With a rapidly developing military drone industry growing in prominence the world over, and heavyweight defense contractors like Northrop Grumman devoting a large portion of their overall R&D programs to unmanned aerial vehicles, it’s easy to see that the future of military aviation will be largely unmanned. The benefits of such a transition are extensive, both economically and ethically, as fewer warfighters are put into harm’s way, and aircraft designed to operate without a human on board can forgo all of the complicated (and expensive) systems relied upon to keep those pilots alive. Accustomed to the rapid progression of technology we’ve enjoyed in recent decades, many now see the military pilot as an endangered species — a misconception that could be partially responsible for the significant shortage of combat pilots the Air Force is already contending with today.

So if it will likely soon become cheaper to field drones than manned aircraft in combat and it reduces the risk of death or capture among American aviators, why wouldn’t advanced militaries like those defending the United States and China already be making the push to get humans out of the cockpit and into the control room? Well, there are actually a number of reasons.

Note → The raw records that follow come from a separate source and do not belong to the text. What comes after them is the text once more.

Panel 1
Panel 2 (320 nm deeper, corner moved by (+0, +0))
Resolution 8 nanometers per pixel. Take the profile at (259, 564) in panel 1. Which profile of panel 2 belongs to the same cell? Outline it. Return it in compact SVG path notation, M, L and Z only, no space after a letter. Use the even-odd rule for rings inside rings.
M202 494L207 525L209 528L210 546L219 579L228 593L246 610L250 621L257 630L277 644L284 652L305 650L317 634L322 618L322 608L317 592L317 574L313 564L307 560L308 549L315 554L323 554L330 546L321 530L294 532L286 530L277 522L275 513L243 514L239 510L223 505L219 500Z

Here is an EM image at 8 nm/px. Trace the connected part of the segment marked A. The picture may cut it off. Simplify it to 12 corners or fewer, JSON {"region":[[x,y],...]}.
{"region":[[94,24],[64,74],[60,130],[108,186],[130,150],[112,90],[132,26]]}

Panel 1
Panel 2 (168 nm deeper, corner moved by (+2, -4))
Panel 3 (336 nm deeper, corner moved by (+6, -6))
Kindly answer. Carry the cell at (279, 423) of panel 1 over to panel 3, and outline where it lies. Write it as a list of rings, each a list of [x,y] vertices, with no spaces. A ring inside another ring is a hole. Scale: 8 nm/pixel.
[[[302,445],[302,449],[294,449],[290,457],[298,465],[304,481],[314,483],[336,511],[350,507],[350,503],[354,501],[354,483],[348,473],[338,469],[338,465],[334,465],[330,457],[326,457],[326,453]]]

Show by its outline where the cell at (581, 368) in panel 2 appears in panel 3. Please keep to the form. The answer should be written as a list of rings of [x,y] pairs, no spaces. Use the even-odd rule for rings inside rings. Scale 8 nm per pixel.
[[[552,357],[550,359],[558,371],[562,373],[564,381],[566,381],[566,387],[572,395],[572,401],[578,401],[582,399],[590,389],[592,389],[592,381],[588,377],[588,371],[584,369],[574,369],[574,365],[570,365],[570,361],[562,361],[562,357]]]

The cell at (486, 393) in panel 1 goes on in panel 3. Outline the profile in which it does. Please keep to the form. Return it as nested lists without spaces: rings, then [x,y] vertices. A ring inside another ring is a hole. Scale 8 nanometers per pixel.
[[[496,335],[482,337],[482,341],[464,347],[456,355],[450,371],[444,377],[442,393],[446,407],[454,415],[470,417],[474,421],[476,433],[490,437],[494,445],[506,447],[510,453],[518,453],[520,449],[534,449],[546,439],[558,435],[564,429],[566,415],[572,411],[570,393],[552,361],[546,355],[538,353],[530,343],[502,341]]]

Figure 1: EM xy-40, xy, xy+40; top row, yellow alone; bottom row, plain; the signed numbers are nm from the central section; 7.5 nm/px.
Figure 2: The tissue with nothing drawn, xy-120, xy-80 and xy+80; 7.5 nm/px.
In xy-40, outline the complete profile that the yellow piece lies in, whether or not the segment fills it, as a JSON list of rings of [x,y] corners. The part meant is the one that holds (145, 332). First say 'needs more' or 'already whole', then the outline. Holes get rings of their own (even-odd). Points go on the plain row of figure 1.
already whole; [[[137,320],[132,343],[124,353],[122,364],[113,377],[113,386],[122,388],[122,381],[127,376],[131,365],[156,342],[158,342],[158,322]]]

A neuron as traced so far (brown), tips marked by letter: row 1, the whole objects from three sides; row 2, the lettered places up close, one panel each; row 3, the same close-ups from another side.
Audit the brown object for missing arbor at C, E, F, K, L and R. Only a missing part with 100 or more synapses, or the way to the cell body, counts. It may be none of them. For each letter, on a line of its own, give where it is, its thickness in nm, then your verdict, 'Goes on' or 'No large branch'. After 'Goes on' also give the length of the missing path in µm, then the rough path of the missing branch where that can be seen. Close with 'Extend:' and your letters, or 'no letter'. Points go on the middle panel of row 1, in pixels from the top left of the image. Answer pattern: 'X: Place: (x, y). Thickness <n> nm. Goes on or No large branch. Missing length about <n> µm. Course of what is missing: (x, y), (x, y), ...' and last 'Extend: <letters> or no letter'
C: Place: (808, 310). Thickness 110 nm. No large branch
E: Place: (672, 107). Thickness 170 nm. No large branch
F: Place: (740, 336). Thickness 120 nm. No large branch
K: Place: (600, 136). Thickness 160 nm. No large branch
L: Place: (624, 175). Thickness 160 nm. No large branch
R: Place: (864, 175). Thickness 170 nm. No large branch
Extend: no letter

The biggest hurdle to overcome when considering a primarily drone operated air force (as in a force within that battle space, not the branch) is the technology’s level of maturity. Currently, no nation on earth has been able to develop a drone platform that is as capable within contested airspace as an aircraft with a pilot onboard. The complexity, processing power, innumerable variables in play and stakes of combat operations all still require a human brain to manage in real time. According to Air Chief Marshal Stephen Hillier of the U.K.’s Royal Air Force,

If you trace this back to 2010, if not before, people were saying we have built the last generation of manned combat aircraft. That view was based on how people saw technology development at that stage. But time has moved on and people have realized that it isn’t easy in the combat air part of it. You can have highly sophisticated ISR capabilities like the [General Atomics] Protector, but in terms of the manned combat air mission operating in contested, high-intensity airspace against demanding threat, we have yet to see a technological path to take the person out of that platform.”